Therapeutic potential of kakkatin derivatives against hepatocellular carcinoma

Figure 1 Intervention of 6-(hept-6-yn-1-yloxy)-3-(4-hydroxyphenyl)-7-methoxy-4H-chromen-4-one, a kakkatin derivative, induces the activation of the apoptotic pathway and inhibition of cell proliferation, migration, invasion, and metastasis in the hepatocellular carcinoma cell line SMMC-7221. A kakkatin derivative formed by the introduction of a competing group, hept-6-yn-1-yl ethane sulphonate, to the phenolic hydroxyl group of the kakkatin structure was explored for its antitumor activity in hepatocellular carcinoma (HCC) SMMC-7221 cells. Binding energy (kcal/mol) of 6-(hept-6-yn-1-yloxy)-3-(4-hydroxyphenyl)-7-methoxy-4H-chromen-4-one with phosphodiesterase 3B (PDE3B), adrenoceptor beta 1 (ADRB1), protein kinase cyclic adenosine 3,5-monophosphate-activated catalytic subunit beta (PRKACB), and nuclear factor kappa B subunit 1 (NF-κB1) was checked by molecular docking. Real-time reverse transcriptase-PCR was performed to validate upregulation of NF-κB1 and PDE3B expression, which in turn inhibit cancer cell invasion, migration, and HCC progression.

Problem statement
Answer these questions from the kakkatin passage:
1. What competing group was introduced to the phenolic hydroxyl group of the kakkatin structure?
2. What method was used to check the binding energy of the derivative with its targets?
3. Upregulation of the expression of which two targets did real-time reverse transcriptase-PCR validate?
The records come from a separate source and are unrelated to the kakkatin passage.

Information provided
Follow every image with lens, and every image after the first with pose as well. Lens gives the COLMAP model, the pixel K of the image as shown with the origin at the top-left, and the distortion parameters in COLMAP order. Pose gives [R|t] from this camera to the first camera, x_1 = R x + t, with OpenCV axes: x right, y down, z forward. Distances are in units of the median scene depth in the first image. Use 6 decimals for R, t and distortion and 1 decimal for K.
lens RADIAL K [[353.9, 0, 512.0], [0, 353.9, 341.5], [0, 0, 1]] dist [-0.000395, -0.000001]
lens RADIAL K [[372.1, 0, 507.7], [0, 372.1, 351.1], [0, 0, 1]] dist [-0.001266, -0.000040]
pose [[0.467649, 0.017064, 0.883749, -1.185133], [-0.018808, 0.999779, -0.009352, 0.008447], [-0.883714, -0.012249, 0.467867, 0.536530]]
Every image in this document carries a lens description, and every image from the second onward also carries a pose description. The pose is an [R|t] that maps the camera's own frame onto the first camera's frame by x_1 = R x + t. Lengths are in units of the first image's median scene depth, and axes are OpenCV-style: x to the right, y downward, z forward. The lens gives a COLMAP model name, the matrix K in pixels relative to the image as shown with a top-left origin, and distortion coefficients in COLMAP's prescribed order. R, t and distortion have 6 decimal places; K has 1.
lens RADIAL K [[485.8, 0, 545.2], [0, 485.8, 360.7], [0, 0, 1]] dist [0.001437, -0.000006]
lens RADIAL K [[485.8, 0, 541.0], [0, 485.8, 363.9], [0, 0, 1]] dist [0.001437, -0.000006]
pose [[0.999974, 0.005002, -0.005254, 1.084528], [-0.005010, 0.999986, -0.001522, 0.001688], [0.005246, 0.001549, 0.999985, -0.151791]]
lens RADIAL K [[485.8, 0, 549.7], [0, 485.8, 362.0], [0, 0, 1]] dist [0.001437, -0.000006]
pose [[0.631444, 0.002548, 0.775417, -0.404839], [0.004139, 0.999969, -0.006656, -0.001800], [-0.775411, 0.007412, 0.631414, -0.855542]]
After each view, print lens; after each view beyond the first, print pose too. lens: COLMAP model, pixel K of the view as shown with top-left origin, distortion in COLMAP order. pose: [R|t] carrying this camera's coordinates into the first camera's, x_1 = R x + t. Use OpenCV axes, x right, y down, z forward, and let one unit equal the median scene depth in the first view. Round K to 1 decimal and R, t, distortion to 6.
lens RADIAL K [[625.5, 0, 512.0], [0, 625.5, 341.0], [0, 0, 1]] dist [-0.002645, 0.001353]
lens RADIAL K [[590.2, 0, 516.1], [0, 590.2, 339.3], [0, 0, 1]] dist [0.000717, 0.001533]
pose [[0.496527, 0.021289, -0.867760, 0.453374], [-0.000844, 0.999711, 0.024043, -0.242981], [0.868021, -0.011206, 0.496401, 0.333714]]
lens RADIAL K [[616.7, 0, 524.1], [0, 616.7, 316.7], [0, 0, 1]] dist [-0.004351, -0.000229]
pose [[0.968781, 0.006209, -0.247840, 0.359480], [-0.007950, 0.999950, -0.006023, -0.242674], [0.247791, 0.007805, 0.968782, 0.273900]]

Answer for the task
1. Hept-6-yn-1-yl ethane sulphonate.
2. Molecular docking.
3. NF-κB1 and PDE3B.